Scribble at 2024-10-10 21:17:52 Last modified: unmodified
ついでに、二枚の画像を比較するプログラムを作った。かなり単純で制約条件が多いけれど、ひとまず Stable Diffusion で比較のために同じサイズで生成した画像どうしを比較するには、これでいいだろう。
考え方としては、画像のピクセルから読み取った色のインデックス情報を連結して、シリアライズした一個の文字列として整形し、それら二つの文字列どうしのレーヴェンシュタイン距離を測っている。レーヴェンシュタイン関数なんて、「さよなら0系新幹線」のサイトでバックエンドを開発したとき以来だな。
ここで比較する対象を制約した事情があって、もちろん 169 x 231 ピクセルという小さな画像でも、全てのポイントについて色情報を取り出して比較するとなると、40万弱の情報を比較することになる。
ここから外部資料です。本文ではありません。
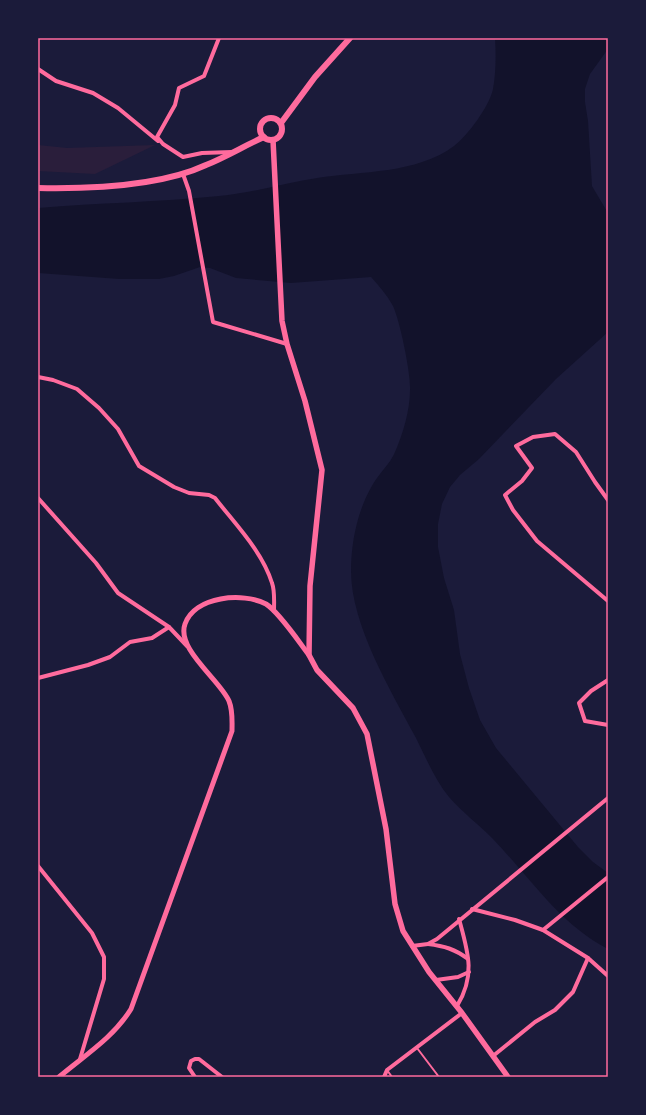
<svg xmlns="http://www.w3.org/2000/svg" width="646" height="1115" viewBox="0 0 646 1115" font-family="'Crimson Pro',serif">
  <rect width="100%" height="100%" fill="#1b1b3a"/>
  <path fill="#2a1e3b" d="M38,145l29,3 88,-3 -60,29 -57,-3z"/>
  <path fill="#12122b" d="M495,38h113v11l-18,25 -5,15v13l3,19 4,65 16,27v119l-52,47 -77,80 -19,16 -10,12 -8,17 -4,20v23l6,31 10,32 6,44 9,34 11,32 16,28 82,99 15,15 15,11v76c-49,-25 -79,-73 -116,-111 -14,-14 -30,-26 -43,-41 -14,-17 -23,-39 -33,-59 -25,-47 -65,-113 -65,-167 0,-30 7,-62 22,-87 7,-12 17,-20 22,-32 8,-18 15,-42 15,-62 1,-16 -10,-69 -17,-84 -6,-11 -14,-20 -22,-29l-80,6 -55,-5 -26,-10 -10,-1 -26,9 -15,3h-40l-81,-6v-65c60,-5 121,-6 181,-12 33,-3 65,-13 98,-18 45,-7 99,-4 137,-32 14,-11 35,-39 39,-57 3,-17 3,-34 2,-51z"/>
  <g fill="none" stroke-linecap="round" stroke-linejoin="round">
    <g stroke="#ff6b9d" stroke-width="2">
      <path d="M417,1048l22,29"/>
      <path d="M387,1070l5,7"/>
    </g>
    <g stroke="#ff6b9d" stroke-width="4">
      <path d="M219,38l-15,38 -25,12 -4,17 -18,32 6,7 20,13 19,-4 30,-1"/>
      <path d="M38,69l18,12 37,12 25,15 40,33"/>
      <path d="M183,174l6,17 24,131 74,22"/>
      <path d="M38,377l15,3 24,9 22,19 19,21 21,37 35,21 15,6 20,2 6,3c20,26 47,53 57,85 3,8 2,19 2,28"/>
      <path d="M38,498l58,65 22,30 51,34 18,19"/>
      <path d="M608,500l-13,-18 -19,-30 -21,-18 -22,3 -17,9 16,22 -10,13 -17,14 8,15 24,31 71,60"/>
      <path d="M38,678l50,-13 22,-8 20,-15 22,-4 17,-11"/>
      <path d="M608,680l-17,11 -12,12 6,18 23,4"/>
      <path d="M38,866l54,67 12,24v22l-24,80"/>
      <path d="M472,909l43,11 28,10 65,-53"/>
      <path d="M543,930l45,28 20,18"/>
      <path d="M428,944c16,2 27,5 40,15"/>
      <path d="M412,946l16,-2 9,-5 171,-141"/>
      <path d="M436,980l22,-3 11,-5"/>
      <path d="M457,1006c19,-31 11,-54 2,-87"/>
      <path d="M493,1056l42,-34 20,-12 18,-18 15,-34"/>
      <path d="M195,1077l-6,-9 2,-7 4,-2h4l23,18"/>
      <path d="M384,1077l3,-7 75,-57"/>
    </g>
    <path stroke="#ff6b9d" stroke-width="5" d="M59,1077c26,-22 54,-39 72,-68l101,-278c0,-10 1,-20 -3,-30 -9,-21 -53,-52 -44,-77 10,-28 58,-32 81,-20 13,8 33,38 43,51"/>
    <path stroke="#ff6b9d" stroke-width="5.5" d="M273,140l9,181 5,23 18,57 17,69 -12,116 -1,69 8,15 36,38 14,26 19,95 9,75 8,27 26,41 33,41 46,64"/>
    <g stroke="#ff6b9d" stroke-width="6">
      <circle cx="271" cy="129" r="11"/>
      <path d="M281,123l34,-46 35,-39"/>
      <path d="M38,188c52,1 121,-1 168,-23 20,-8 38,-19 58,-28"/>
    </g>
  </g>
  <rect width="646" height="1115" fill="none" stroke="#1b1b3a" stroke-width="78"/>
  <rect x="39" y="39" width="568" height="1037" fill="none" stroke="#ff6b9d" stroke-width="1.5"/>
</svg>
こんな小さな画像でも、比較するのに何十分もかかってしまうのでは実用性がない。したがって、類似画像検索のシステムを開発するときでも利用される手法だが、まず比較する画像を圧縮してしまうのが妥当だろう。確かに、これだと比較の精度は落ちるが解析の速度は上がる。ということで、よくあるのが 8 x 8 ピクセルへの圧縮ということのようなので、たぶん比較するのに使うときは正方形の同じサイズで出力した画像どうしを扱うだろうから、こういう制約は特に問題ない。ただ、8 x 8 ピクセルではあまりにも精度が低いと思うので、自分用にローカルで動かすだけだから、もう少し丁寧に比較しようということで、64 x 64 ピクセルへ縮小した画像を比較している。
なお、他にもハミング距離などを扱う関数はあるが、これは使えなかった。ハミング距離を測る関数は、整数しか受け付けないからだ。PHP で整数として扱える桁数の限界が19桁(約900京)であるから、これでは 8 x 8 ピクセルの色情報をシリアル化した数字を整数に変換した値すら扱えない。そして更にまずいのは、色情報の先頭が 34 とか 8 とかになりえるので、全く同じサイズの画像どうしを比較する場合でも整数にしてしまうと比較すべき桁数がズレてしまい、そのズレが大きくなると異なる位置どうしの色情報を比較してしまう問題が起きる。これを防ぐには、imagecolorat() で取得したインデックス情報から R, G, B という色ごとの情報を抜き出して、sprintf() で0のパディングを使った三桁の文字列に整形してから、文字列として連結してシリアライズしなくてはならない。こうして文字列どうしを比較できる関数としては、レーヴェンシュタイン関数が残るというわけである。
なお、64 x 64 ピクセルだとポイントの総数は4,096だが、異なる1色で塗りつぶした画像を比較すると、レーヴェンシュタイン距離は28,672という数値が出る。これだと理論上の最大値が分からないので、幾つかの画像を比較してみて数値の増減という相対的な比較しかできないのだが、それはまた今後の課題ということにしたい。